DATA TO PROCESS –

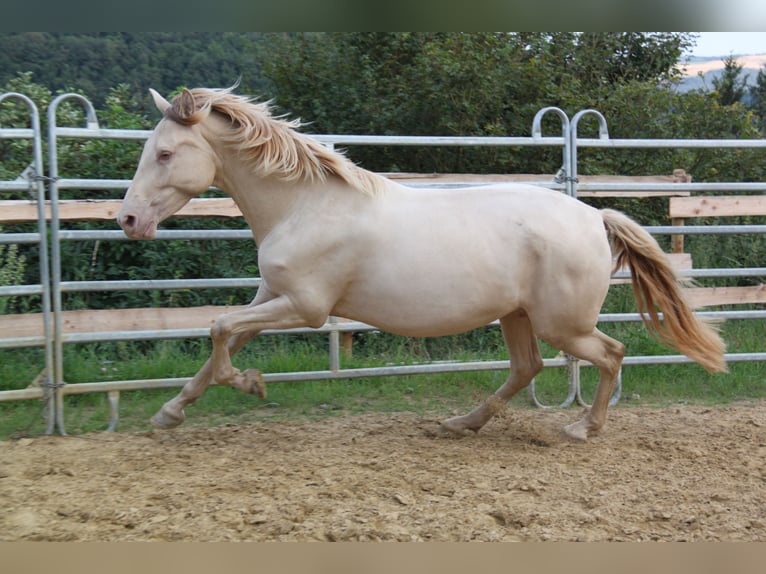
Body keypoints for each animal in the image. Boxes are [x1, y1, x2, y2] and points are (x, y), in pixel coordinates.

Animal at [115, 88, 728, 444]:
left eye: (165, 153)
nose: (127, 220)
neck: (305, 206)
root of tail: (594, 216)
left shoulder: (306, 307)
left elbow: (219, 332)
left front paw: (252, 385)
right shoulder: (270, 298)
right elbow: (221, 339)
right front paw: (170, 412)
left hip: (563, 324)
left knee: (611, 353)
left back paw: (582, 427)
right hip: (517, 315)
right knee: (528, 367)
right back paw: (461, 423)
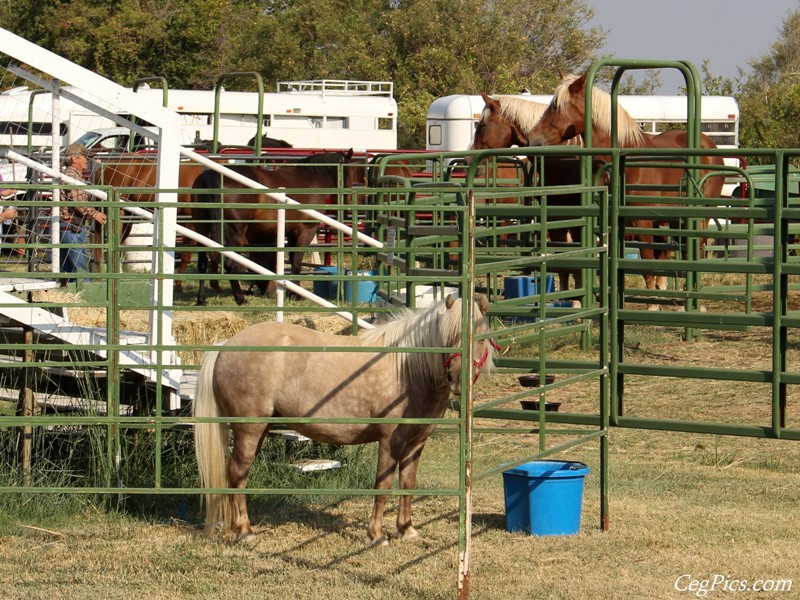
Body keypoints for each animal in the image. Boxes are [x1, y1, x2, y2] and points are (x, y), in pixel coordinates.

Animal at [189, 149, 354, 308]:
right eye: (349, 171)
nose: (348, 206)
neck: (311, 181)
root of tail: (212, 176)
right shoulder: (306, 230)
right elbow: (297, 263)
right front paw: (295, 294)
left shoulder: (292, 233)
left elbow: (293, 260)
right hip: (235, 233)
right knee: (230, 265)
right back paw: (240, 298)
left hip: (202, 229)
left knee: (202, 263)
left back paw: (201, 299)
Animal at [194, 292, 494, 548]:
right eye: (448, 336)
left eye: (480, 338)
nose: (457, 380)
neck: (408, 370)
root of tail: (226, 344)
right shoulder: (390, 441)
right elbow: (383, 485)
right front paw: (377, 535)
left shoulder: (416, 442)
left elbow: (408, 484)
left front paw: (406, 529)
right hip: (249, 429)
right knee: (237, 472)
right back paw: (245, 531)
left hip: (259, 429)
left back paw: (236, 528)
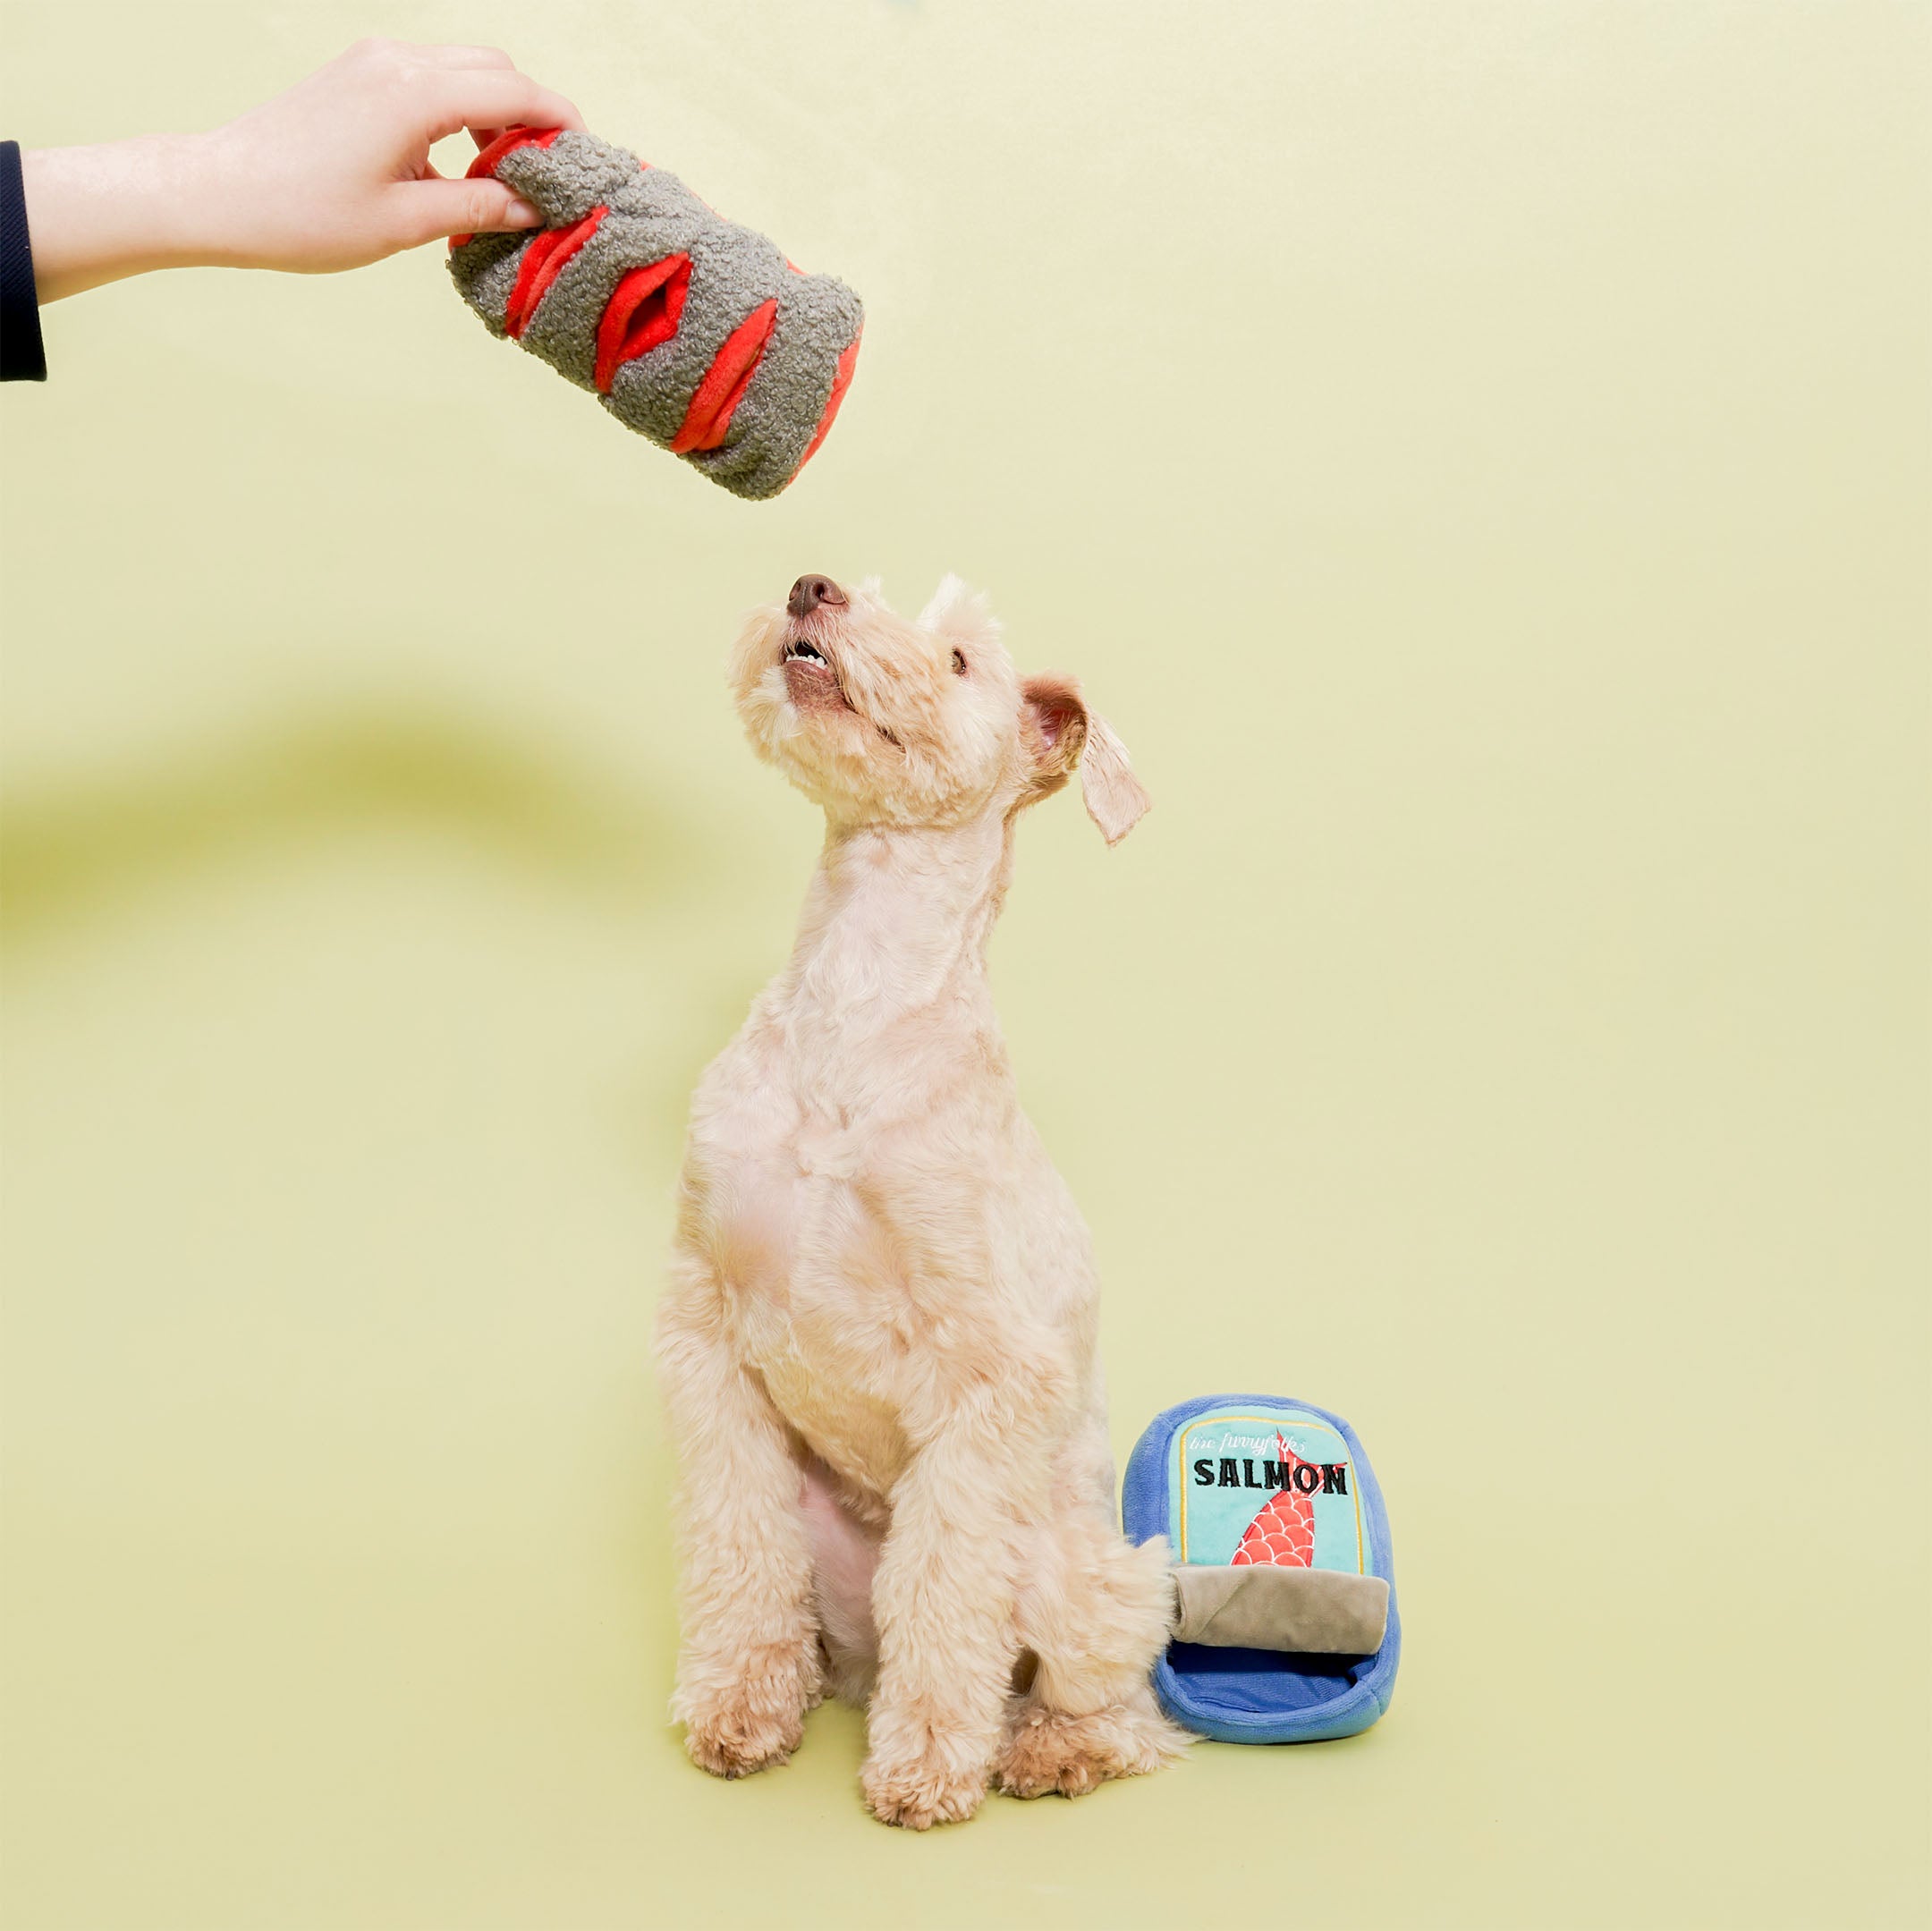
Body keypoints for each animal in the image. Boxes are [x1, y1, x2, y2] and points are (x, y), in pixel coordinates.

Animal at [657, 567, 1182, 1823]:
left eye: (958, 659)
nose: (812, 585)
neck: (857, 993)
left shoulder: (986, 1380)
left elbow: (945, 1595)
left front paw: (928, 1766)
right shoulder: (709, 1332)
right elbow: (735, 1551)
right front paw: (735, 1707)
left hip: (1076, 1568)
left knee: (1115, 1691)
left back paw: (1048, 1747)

ACTIVITY – Reproduce precisely the lines of the listing above, from the line containing "right knee: (230, 265)" to the last line, both ends included. Pictures are to be omitted.

REPLY TO THE EXERCISE –
right knee: (230, 265)
right back paw: (240, 298)
left hip: (202, 229)
left knee: (202, 263)
left back paw: (201, 299)
Animal at [194, 292, 494, 548]:
right eye: (448, 336)
left eye: (480, 338)
nose: (457, 380)
neck: (408, 370)
root of tail: (226, 344)
right shoulder: (390, 441)
right elbow: (383, 485)
right front paw: (377, 535)
left shoulder: (416, 442)
left elbow: (408, 484)
left front paw: (406, 529)
right hip: (249, 429)
right knee: (237, 472)
right back paw: (245, 531)
left hip: (259, 429)
left back paw: (236, 528)
Body keypoints for each animal in the image. Boxes are [x1, y1, x2, y2] and points are (x, y), in pixel coordinates.

Animal at [657, 567, 1182, 1823]:
left eye: (958, 659)
nose: (812, 585)
neck: (857, 993)
left shoulder: (986, 1380)
left elbow: (945, 1595)
left front paw: (928, 1766)
right shoulder: (709, 1332)
right elbow: (735, 1551)
right front paw: (735, 1707)
left hip: (1076, 1568)
left knee: (1115, 1691)
left back paw: (1048, 1747)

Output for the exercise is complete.